В нашем доме 4815 на Сенека-стрит мы играли в бывшем курятнике. Там у меня случился важный сексуальный опыт. Ребенком я часто садился в отцовский «Форд» и притворялся, что веду машину. И однажды я нашел там журнал. Его купил отец. В журнале была статья про Харви Глатмена и фотографии с его связанными жертвами».
Рейдер, скорее всего, увидел номер «Фронт-Пейдж Детектив» от февраля 1959 года. Он схватил журнал: на обложке была перепуганная женщина, крепко связанная и с кляпом во рту. Статья про нее называлась «Помешанный на сексе фотограф и его кладбище моделей».

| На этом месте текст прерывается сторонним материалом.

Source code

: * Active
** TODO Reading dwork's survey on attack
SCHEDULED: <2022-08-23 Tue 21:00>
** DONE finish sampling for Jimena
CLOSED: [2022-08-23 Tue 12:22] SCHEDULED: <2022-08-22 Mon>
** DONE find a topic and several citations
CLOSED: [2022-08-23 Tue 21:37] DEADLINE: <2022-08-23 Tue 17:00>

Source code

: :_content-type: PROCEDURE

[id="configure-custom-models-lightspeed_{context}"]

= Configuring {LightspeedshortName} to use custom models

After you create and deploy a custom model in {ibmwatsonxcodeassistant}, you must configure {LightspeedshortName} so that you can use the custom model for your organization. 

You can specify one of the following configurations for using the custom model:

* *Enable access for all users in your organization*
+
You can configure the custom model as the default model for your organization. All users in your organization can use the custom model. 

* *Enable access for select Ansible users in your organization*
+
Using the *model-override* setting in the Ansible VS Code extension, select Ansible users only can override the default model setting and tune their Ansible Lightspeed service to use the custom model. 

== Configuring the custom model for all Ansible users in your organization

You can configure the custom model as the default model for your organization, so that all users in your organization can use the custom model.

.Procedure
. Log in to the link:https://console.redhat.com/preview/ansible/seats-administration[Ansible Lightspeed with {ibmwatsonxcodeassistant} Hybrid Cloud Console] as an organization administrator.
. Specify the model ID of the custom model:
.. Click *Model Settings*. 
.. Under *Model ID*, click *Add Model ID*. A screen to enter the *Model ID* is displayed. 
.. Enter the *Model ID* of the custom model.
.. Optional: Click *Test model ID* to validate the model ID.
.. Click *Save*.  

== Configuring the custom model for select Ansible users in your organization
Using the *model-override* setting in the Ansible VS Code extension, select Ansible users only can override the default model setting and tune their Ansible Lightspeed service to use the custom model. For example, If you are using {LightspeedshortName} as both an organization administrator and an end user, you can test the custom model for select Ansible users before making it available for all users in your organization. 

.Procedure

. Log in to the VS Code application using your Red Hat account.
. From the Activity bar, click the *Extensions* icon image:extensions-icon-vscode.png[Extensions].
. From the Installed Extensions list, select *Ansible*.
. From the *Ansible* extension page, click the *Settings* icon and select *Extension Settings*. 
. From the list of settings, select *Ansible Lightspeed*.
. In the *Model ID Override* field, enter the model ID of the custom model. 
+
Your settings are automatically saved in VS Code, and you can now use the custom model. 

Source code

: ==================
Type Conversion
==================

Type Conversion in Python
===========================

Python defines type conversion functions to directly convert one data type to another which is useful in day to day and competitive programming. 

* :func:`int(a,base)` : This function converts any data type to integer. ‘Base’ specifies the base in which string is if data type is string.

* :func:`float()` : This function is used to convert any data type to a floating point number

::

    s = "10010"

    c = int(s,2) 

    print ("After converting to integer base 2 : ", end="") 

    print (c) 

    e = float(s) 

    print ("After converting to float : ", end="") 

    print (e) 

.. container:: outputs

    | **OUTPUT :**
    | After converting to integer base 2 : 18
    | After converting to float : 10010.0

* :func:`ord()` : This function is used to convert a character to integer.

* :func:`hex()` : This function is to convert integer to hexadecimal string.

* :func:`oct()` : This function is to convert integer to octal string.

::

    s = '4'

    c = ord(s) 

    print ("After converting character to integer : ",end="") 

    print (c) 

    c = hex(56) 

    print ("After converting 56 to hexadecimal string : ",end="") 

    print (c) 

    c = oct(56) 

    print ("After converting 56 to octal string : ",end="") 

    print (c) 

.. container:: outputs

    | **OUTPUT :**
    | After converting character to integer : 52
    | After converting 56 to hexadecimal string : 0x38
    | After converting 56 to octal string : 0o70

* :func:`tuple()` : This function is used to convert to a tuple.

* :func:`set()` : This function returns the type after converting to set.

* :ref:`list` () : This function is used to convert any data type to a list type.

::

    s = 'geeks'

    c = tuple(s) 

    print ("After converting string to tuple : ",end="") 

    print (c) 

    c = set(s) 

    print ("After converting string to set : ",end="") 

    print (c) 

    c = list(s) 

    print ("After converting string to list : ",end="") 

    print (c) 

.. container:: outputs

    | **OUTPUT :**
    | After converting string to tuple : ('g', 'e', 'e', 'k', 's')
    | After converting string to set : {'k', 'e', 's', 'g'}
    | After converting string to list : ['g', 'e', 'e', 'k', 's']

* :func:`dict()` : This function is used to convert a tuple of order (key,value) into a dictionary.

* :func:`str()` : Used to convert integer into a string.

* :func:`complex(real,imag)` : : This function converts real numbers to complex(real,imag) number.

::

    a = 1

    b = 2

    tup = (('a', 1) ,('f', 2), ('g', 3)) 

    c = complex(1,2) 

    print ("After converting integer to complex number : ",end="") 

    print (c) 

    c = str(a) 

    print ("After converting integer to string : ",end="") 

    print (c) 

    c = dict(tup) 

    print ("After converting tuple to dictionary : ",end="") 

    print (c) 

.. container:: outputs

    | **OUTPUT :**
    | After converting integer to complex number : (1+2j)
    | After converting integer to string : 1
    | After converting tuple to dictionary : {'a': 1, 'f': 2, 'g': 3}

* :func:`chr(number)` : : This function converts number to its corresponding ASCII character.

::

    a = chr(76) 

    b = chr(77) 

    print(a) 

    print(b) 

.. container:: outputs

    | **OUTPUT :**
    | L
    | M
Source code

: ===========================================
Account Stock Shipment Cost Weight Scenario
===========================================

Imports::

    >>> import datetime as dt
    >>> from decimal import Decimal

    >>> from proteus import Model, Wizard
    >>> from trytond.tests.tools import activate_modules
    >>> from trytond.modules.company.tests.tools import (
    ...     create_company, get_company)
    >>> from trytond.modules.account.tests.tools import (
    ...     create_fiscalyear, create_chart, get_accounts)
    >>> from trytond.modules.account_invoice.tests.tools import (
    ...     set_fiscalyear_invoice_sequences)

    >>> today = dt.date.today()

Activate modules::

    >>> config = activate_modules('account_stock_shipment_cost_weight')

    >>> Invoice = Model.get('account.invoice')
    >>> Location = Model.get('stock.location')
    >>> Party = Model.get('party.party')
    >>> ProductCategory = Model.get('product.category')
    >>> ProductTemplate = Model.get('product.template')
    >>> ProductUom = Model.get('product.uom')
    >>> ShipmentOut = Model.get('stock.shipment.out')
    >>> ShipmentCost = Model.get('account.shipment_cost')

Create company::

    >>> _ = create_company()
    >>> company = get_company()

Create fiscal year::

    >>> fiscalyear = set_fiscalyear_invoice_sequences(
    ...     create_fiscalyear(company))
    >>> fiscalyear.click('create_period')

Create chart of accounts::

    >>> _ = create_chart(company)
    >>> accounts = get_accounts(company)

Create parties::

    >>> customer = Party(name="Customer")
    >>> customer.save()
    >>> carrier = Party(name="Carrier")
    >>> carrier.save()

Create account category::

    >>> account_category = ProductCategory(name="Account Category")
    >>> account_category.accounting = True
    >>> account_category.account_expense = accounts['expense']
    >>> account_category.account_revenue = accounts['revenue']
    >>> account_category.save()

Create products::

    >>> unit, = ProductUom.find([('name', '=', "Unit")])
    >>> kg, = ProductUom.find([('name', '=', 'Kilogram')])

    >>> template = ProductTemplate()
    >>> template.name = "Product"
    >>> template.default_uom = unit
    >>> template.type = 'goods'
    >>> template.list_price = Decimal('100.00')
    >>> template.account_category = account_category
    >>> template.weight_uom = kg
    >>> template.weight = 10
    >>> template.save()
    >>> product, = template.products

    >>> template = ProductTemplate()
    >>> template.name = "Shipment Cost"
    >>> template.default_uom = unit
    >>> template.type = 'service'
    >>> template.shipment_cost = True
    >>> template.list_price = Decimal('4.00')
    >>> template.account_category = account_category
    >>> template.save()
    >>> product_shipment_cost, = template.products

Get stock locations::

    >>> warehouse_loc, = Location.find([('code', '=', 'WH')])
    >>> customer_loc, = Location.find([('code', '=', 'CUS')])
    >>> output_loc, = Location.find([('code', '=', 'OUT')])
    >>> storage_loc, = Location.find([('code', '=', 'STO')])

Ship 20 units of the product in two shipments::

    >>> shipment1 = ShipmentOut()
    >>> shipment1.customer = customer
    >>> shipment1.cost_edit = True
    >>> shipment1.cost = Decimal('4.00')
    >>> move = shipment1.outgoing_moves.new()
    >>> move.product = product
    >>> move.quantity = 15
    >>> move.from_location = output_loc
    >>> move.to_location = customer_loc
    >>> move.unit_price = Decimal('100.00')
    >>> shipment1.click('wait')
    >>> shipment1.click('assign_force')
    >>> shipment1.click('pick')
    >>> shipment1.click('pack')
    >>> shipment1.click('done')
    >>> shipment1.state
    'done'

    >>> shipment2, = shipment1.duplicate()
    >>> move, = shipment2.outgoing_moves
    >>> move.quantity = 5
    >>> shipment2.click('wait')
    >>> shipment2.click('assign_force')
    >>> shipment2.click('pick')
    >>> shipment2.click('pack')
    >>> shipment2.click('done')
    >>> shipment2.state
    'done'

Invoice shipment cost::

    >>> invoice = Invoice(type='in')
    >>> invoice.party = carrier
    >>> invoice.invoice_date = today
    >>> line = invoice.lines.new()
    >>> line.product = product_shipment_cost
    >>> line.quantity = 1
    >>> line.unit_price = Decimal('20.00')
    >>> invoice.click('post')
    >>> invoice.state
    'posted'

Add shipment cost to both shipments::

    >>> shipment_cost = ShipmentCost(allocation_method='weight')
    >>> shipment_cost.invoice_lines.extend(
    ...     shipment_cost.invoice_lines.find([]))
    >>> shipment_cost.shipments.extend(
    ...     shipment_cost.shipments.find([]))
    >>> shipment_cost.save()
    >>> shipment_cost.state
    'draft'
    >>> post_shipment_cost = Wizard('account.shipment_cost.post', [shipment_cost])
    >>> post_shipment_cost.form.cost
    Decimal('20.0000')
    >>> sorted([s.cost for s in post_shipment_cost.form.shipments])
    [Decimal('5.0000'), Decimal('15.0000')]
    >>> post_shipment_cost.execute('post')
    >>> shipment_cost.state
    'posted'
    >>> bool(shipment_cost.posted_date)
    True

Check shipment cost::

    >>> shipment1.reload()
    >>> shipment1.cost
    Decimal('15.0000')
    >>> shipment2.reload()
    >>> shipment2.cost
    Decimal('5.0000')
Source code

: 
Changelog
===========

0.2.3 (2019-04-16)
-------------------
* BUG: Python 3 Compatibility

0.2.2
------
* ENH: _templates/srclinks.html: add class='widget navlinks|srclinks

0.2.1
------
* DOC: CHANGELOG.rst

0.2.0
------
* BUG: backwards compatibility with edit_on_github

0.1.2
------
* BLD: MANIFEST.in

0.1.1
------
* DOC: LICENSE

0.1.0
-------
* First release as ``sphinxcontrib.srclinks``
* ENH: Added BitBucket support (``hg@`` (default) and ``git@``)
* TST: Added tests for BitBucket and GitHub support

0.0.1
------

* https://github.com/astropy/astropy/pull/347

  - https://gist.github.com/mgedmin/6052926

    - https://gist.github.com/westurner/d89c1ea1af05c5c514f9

«Это были именно те образы и тема, о которых я фантазировал. Старый курятник стоял совсем близко, я держал там веревки и крючья и кое-какую мамину одежду. Я взял одеяло. Я читал статью и мастурбировал на одежду, которую прятал.
Женщины на фото знали, что умрут. Глатмену нравилось связывать их голые ноги над коленями, а руки за спиной. Он пропускал им через рот перевитые тряпки вместо кляпов. Одна женщина была только в узких белых трусиках; она лежала на одеяле, связанная над коленями, по щиколоткам и по рукам, еще одна веревка была на талии.
Девушка в белых трусиках в пустыне – это меня по-настоящему завело. Трусики возбуждали меня. Они были из мягкого шелка, как те ленточки, которые я любил гладить, – у моей бабушки, тетки, мамы, из того материала, который я нашел у мамы в спальне, на трусиках, которые она припрятала для отца. Глатмен ребенком тоже играл с веревками и так удовлетворял себя».